# [YOUR ASSIGNMENT]
Reproduce the text lines of each row below without alteration, omitting the pictures.

# [SOURCE DATA]
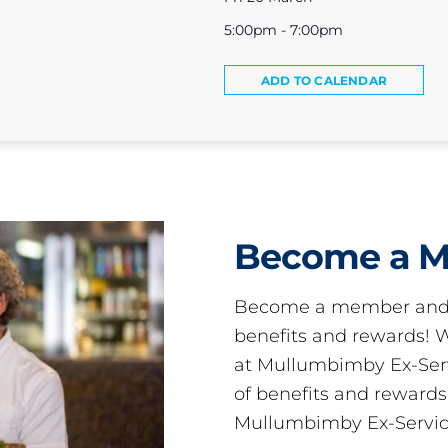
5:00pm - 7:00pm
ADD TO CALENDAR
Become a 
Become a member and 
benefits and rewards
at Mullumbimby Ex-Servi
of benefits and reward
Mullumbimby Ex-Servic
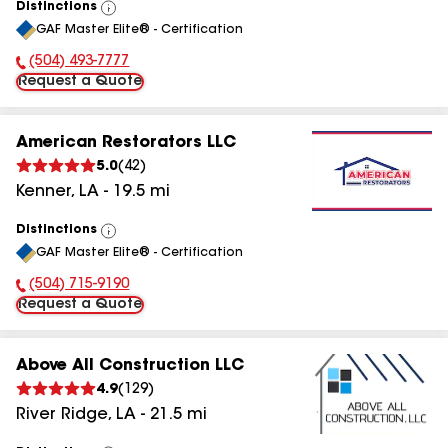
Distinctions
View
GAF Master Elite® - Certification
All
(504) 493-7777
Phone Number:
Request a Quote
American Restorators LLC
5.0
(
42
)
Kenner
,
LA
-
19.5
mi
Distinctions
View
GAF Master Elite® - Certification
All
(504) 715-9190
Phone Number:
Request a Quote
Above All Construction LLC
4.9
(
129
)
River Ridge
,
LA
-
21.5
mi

# [YOUR RESPONSE]
5:00pm - 7:00pm
ADD TO CALENDAR
Become a 
Become a member and 
benefits and rewards
at Mullumbimby Ex-Servi
of benefits and reward
Mullumbimby Ex-Servic
Distinctions
View
GAF Master Elite® - Certification
All
(504) 493-7777
Phone Number:
Request a Quote
American Restorators LLC
5.0
(
42
)
Kenner
,
LA
-
19.5
mi
Distinctions
View
GAF Master Elite® - Certification
All
(504) 715-9190
Phone Number:
Request a Quote
Above All Construction LLC
4.9
(
129
)
River Ridge
,
LA
-
21.5
mi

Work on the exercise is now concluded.